As CzechMed celebrates its 20th anniversary on 22 March 2018, Miroslav Palát, President of the association discusses the past, present and future
Czechia was a different place in 1998 when CzechMed was established to represent the medical devices sector. Since then, the economy has grown by an average of 2.5% per year – with the healthcare sector growing at twice that rate – and the country has joined the European Union. As an industry veteran and President of CzechMed, Miroslav Palát has witnessed a period of great change.
What difference has EU accession made for the industry?
It has enabled free movement of goods which has been of particular benefit to the exporting industry. We have a number of significant medical devices producers for whom the Czech market alone would have been too small to justify establishing a strong presence. Access to the European market is essential.
Joining the Single Market also brought us EU rules which, looking back at the Medical Devices Directive, created an easier environment for import and export of products.
In the 20-year history of CzechMed, what have been the biggest trends influencing your work?
The biggest trends include ease of market entry but, on the other hand, an increasingly difficult environment in terms of obtaining reimbursement. Regulators have become more sophisticated over the course of the past 20 years: one needs to provide a growing volume of documentation in order to secure reimbursement, even for relatively well-established products.
Another major trend is the influx of non-European imports which have, one way or another, obtained a CE mark. There are growing volumes of super-cheap products from the far East on the market.
Finally, in negotiating and obtaining funding and reimbursement for new technologies, we consistently see very little room to argue on the basis of value. I have worked in this sector since 1999 and our industry has put a lot of emphasis on selling value to customers, regulators and governments – but I have not witnessed an increase in interest from the other side of the table. They are looking at the item price or the budget impact of technologies.
What product areas have seen the most growth?
We have observed a trend of technologies becoming less invasive. To reach the ‘wound point’ not by opening the patient but via tubes, catheters, probes and the like. We have also seen many things getting more digital, now we are witnessing these devices communicating with the world outside of the patient.
At the same time, we can witness an ever-increasing pressure on price.
How does CzechMed engage with policymakers and legislators?
We have consistently spoken up for the interests of our members throughout our history, making us a reputable partner for governments at regional and national levels. CzechMed is a formal member of the legislative process when new legislation or policy changes are debated. We contribute to internal consultations as well as wider, external stakeholder dialogues at various stages of the parliamentary process.
What are the major areas of interest in terms of shaping policy?
There are two main branches: one is policy creation – the drafting and passing of new bills; the other is putting policy into practice. For example, Czechia has transposed EU public procurement directives into national law, allowing us to argue on the basis of value or quality. However, the practice of public procurement lags behind what is set out in legislation. We are trying to ensure that what is written into our laws becomes common practice in the real world.

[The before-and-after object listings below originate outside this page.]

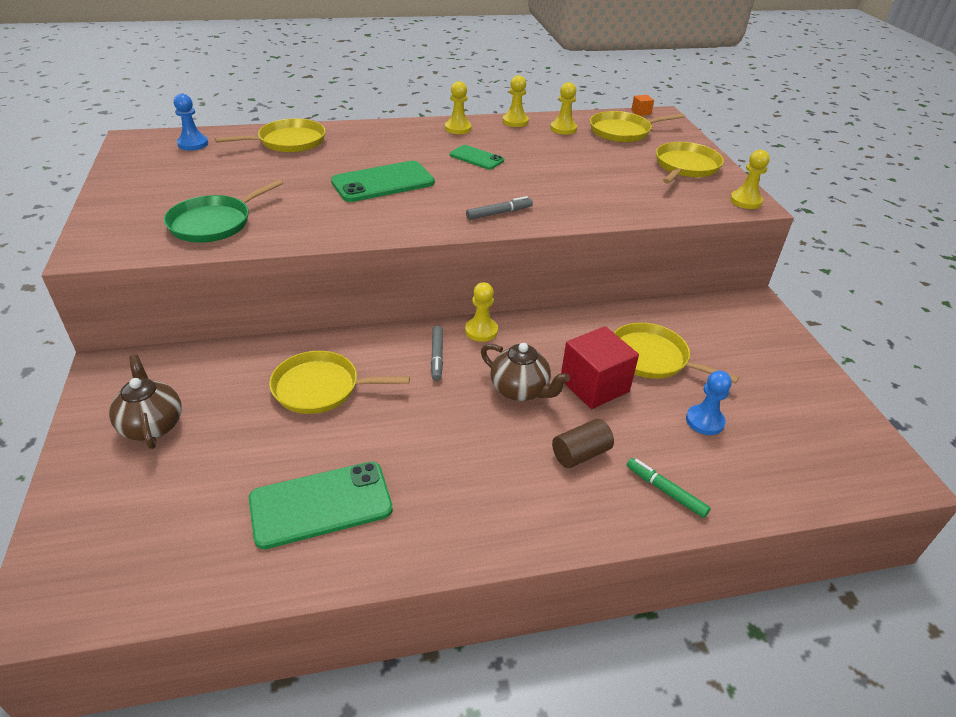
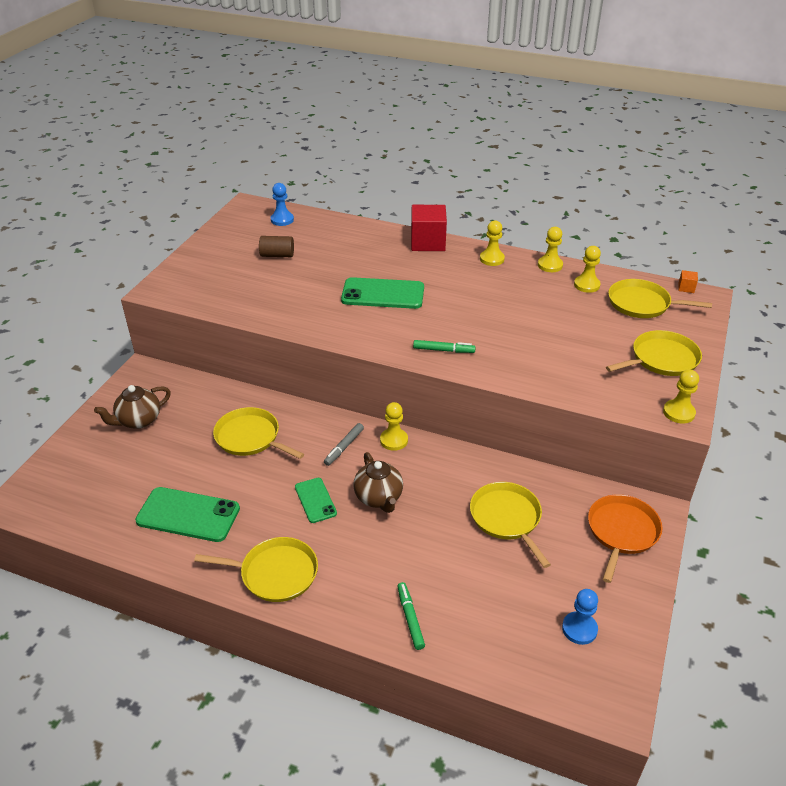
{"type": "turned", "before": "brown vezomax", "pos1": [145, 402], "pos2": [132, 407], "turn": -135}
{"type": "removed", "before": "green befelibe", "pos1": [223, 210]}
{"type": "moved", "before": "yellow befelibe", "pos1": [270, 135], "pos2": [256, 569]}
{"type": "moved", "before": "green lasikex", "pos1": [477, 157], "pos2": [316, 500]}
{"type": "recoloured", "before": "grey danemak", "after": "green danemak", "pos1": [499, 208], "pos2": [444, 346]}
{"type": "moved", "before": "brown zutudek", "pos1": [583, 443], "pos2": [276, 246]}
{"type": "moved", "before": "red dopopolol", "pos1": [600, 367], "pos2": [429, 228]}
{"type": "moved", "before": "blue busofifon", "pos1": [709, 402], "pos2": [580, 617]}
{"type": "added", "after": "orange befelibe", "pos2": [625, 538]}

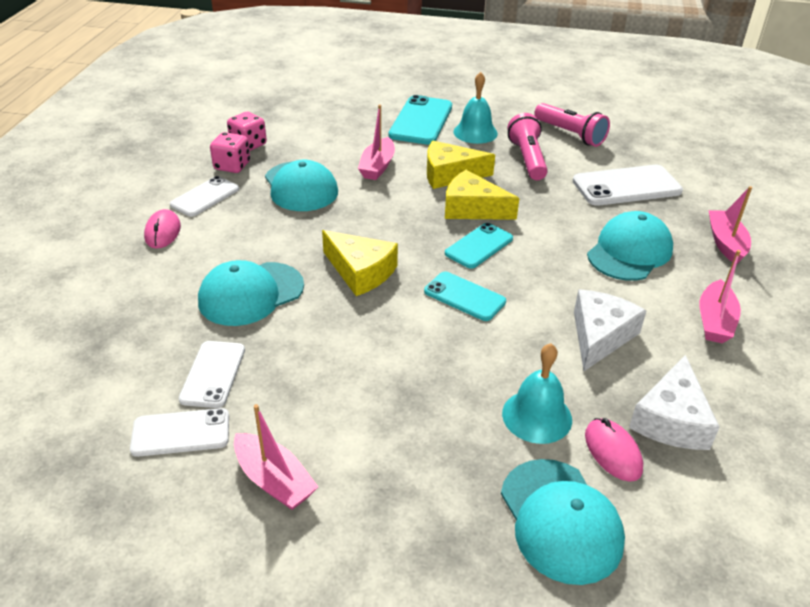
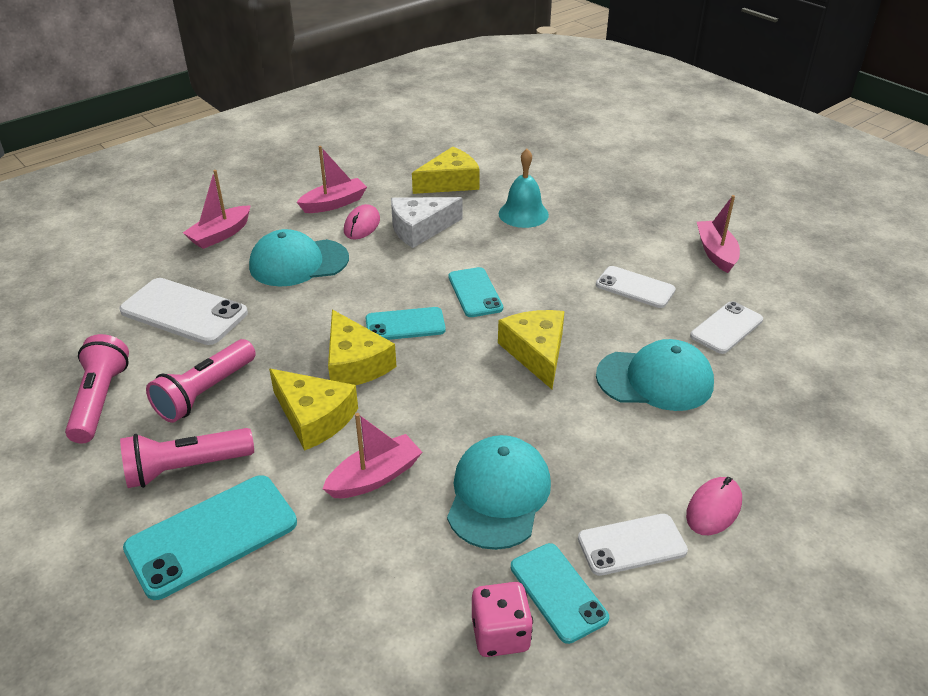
{"type": "moved", "before": "white lasikex", "pos1": [179, 432], "pos2": [636, 287]}
{"type": "replaced", "before": "pink solizonix", "after": "turquoise lasikex", "pos1": [230, 152], "pos2": [560, 593]}
{"type": "replaced", "before": "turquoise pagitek", "after": "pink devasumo", "pos1": [475, 108], "pos2": [187, 458]}
{"type": "removed", "before": "turquoise tisamuzun", "pos1": [563, 522]}
{"type": "moved", "before": "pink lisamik", "pos1": [614, 450], "pos2": [362, 221]}
{"type": "recoloured", "before": "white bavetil", "after": "yellow bavetil", "pos1": [674, 402], "pos2": [446, 170]}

What are your current priorities?
Right now, there is a bill drafted by the Ministry of Health on reimbursement of prescription products. We are getting into the nitty gritty of this process.
At the same time, we are working on the adoption of the MEAT principles (Most Economically Advantageous Tender). We are probably a little ahead of some other MedTech Europe members as we’ve moved passed discussing the principles of MEAT and are now engaging with procurement officers. We are confident that our products are of very high value-added – which offers some protection against low-quality, low-cost competitors.
What are the trends that will influence CzechMed’s future?
Like other EU countries, we are expecting the development of increasingly sophisticated new technologies, driven by artificial intelligence and connected devices. However, there are tensions within the system between the rapid pace of new technologies arriving in hospitals and the slower pace at which obsolete technologies are abandoned. Reconciling that tension is a major challenge for the future.